BEGIN Provided entries
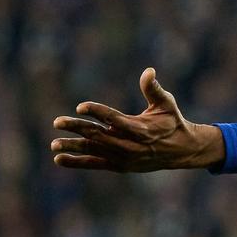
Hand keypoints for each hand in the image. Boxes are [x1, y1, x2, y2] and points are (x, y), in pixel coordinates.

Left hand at [50, 68, 224, 171]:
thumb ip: (153, 88)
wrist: (182, 150)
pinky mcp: (120, 165)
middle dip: (77, 128)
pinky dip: (77, 162)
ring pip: (94, 150)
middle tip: (57, 122)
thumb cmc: (172, 121)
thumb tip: (148, 70)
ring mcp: (124, 157)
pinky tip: (59, 159)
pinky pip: (95, 164)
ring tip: (55, 144)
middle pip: (99, 135)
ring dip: (74, 147)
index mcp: (141, 128)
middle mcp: (130, 144)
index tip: (80, 107)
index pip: (114, 119)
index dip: (97, 112)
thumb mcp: (167, 103)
END Provided entries
Requirement:
Exact copy, no pictures: set down all the entries again as they stand.

Completed task:
Hand keypoints for each hand in the image. Boxes are [x1, y1, x2, y2] and points are (x, y), in pixel coordinates.

Left hand at [50, 68, 224, 171]:
thumb ip: (153, 88)
wrist: (182, 150)
pinky mcp: (120, 165)
middle dip: (77, 128)
pinky dip: (77, 162)
ring pip: (94, 150)
middle tip: (57, 122)
thumb cmc: (172, 121)
thumb tip: (148, 70)
ring mcp: (124, 157)
pinky tip: (59, 159)
pinky pip: (95, 164)
ring tip: (55, 144)
middle pip: (99, 135)
ring dip: (74, 147)
index mcp: (141, 128)
middle mcp: (130, 144)
index tip: (80, 107)
index pip: (114, 119)
index dip: (97, 112)
thumb mcp: (167, 103)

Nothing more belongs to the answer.